■ **WHAT IS NEEDED**
Pictures should be excluded; otherwise, copy every entry exactly.

[Data items]
——————

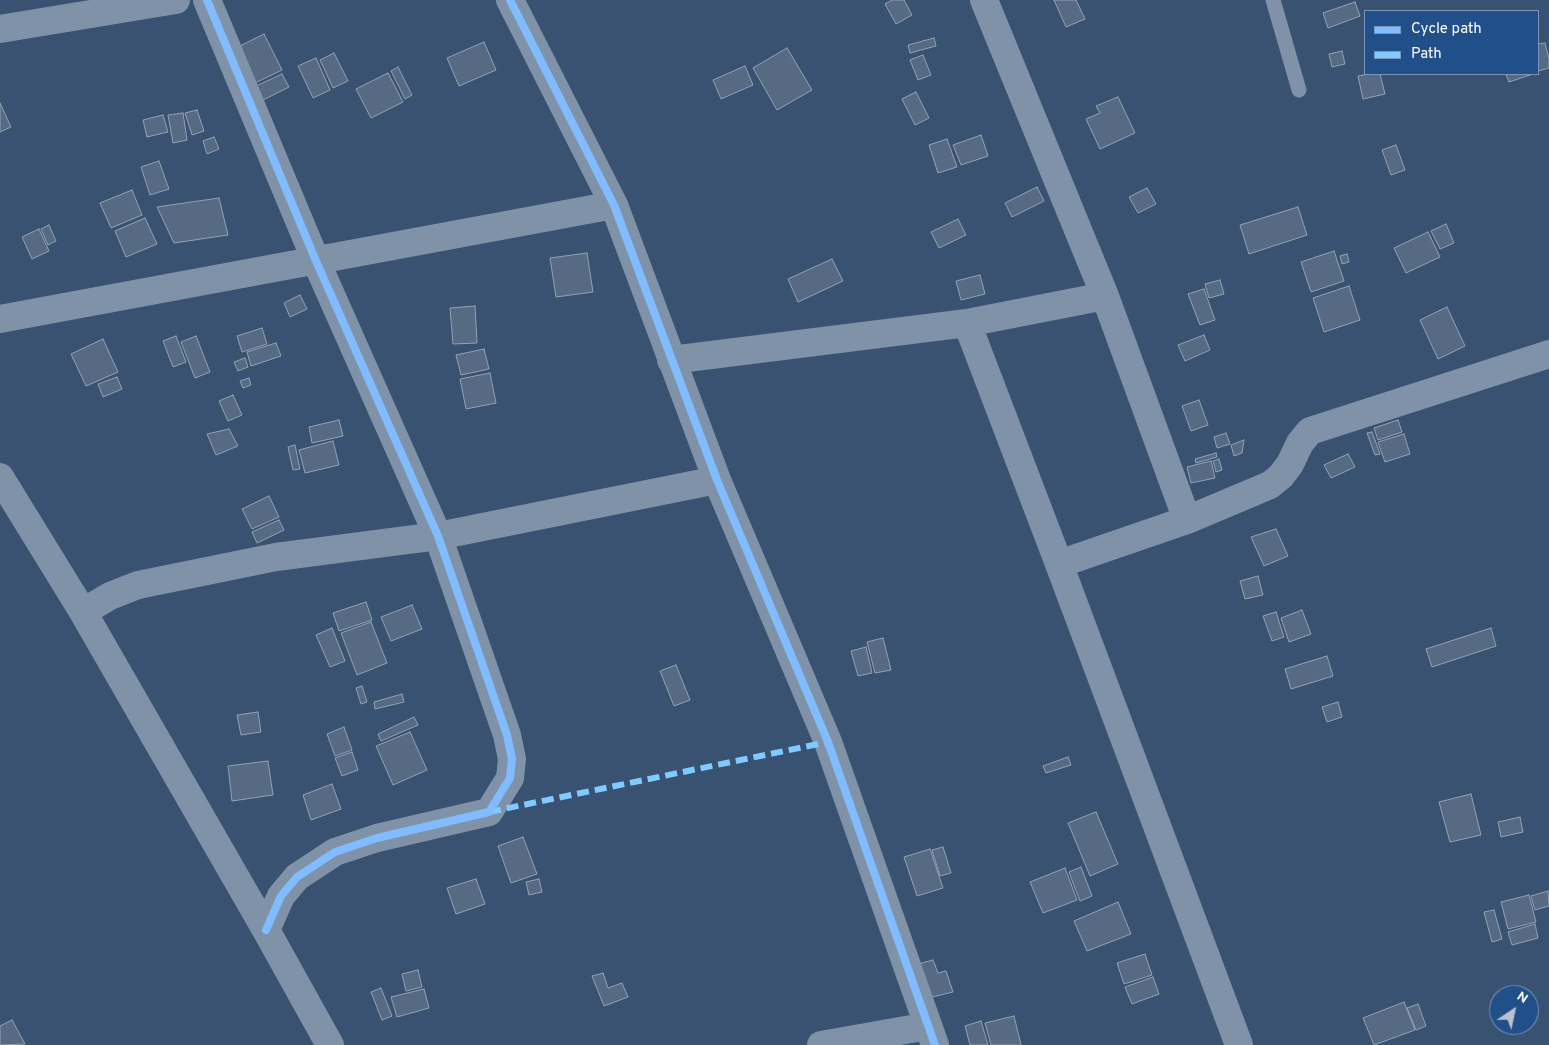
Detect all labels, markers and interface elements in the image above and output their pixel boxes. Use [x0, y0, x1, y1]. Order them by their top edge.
legend [1364, 10, 1539, 75]
text: Cycle path [1411, 20, 1482, 39]
text: Path [1411, 45, 1442, 64]
north arrow [1489, 985, 1539, 1035]
text: N [1513, 988, 1531, 1008]

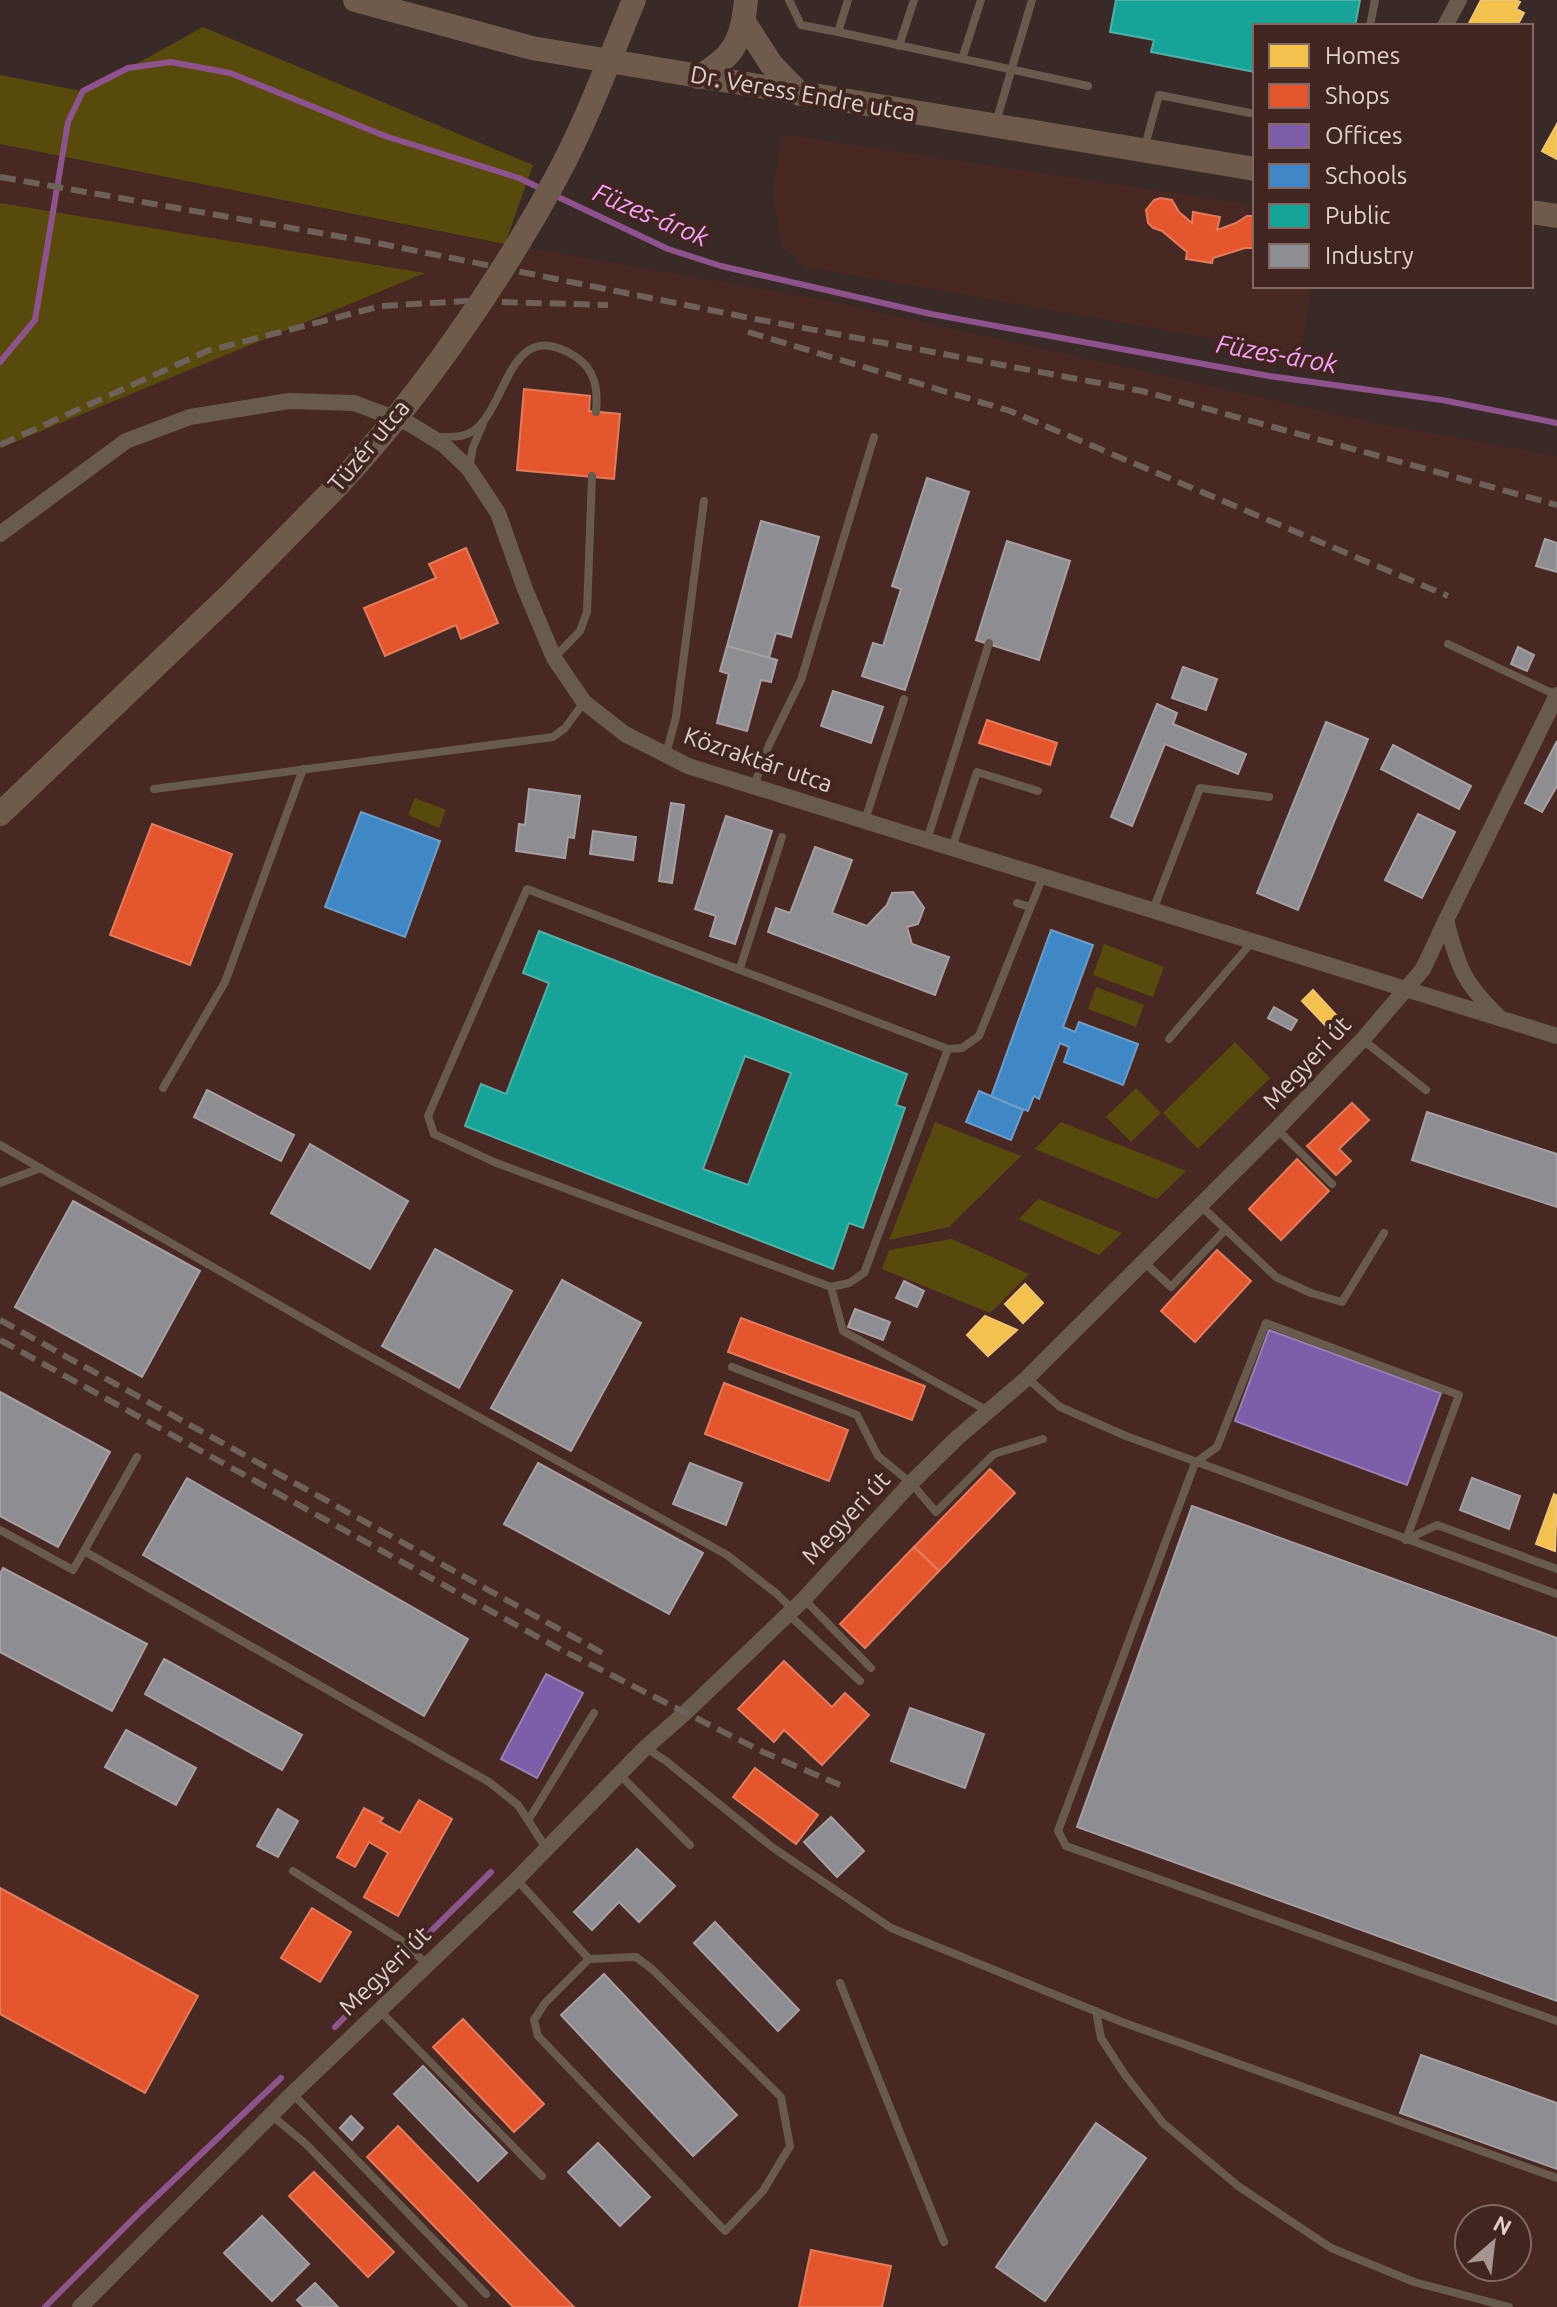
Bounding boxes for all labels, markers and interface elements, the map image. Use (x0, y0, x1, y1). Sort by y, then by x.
legend (1253, 24, 1533, 288)
text: Homes (1325, 42, 1400, 69)
street label: Dr. Veress Endre utca (688, 60, 918, 127)
text: Shops (1325, 82, 1390, 109)
text: Offices (1325, 122, 1403, 149)
text: Schools (1325, 162, 1407, 189)
water label: Füzes-árok (589, 177, 714, 252)
text: Public (1325, 202, 1390, 229)
text: Industry (1325, 242, 1414, 269)
water label: Füzes-árok (1214, 329, 1341, 379)
street label: Tüzér utca (322, 394, 415, 497)
street label: Közraktár utca (680, 721, 836, 798)
street label: Megyeri út (1257, 1011, 1357, 1114)
street label: Megyeri út (796, 1466, 896, 1569)
street label: Megyeri út (333, 1920, 436, 2021)
north arrow (1453, 2203, 1533, 2283)
text: N (1490, 2210, 1516, 2240)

——————

■ **ANSWER SECTION**
Detect all labels, markers and interface elements in the image above and output their pixel boxes. Use [x0, y0, x1, y1]. Order them by their top edge.
legend [1364, 10, 1539, 75]
text: Cycle path [1411, 20, 1482, 39]
text: Path [1411, 45, 1442, 64]
north arrow [1489, 985, 1539, 1035]
text: N [1513, 988, 1531, 1008]

Bounding boxes for all labels, markers and interface elements, the map image. Use (x0, y0, x1, y1). Sort by y, then by x.
legend (1253, 24, 1533, 288)
text: Homes (1325, 42, 1400, 69)
street label: Dr. Veress Endre utca (688, 60, 918, 127)
text: Shops (1325, 82, 1390, 109)
text: Offices (1325, 122, 1403, 149)
text: Schools (1325, 162, 1407, 189)
water label: Füzes-árok (589, 177, 714, 252)
text: Public (1325, 202, 1390, 229)
text: Industry (1325, 242, 1414, 269)
water label: Füzes-árok (1214, 329, 1341, 379)
street label: Tüzér utca (322, 394, 415, 497)
street label: Közraktár utca (680, 721, 836, 798)
street label: Megyeri út (1257, 1011, 1357, 1114)
street label: Megyeri út (796, 1466, 896, 1569)
street label: Megyeri út (333, 1920, 436, 2021)
north arrow (1453, 2203, 1533, 2283)
text: N (1490, 2210, 1516, 2240)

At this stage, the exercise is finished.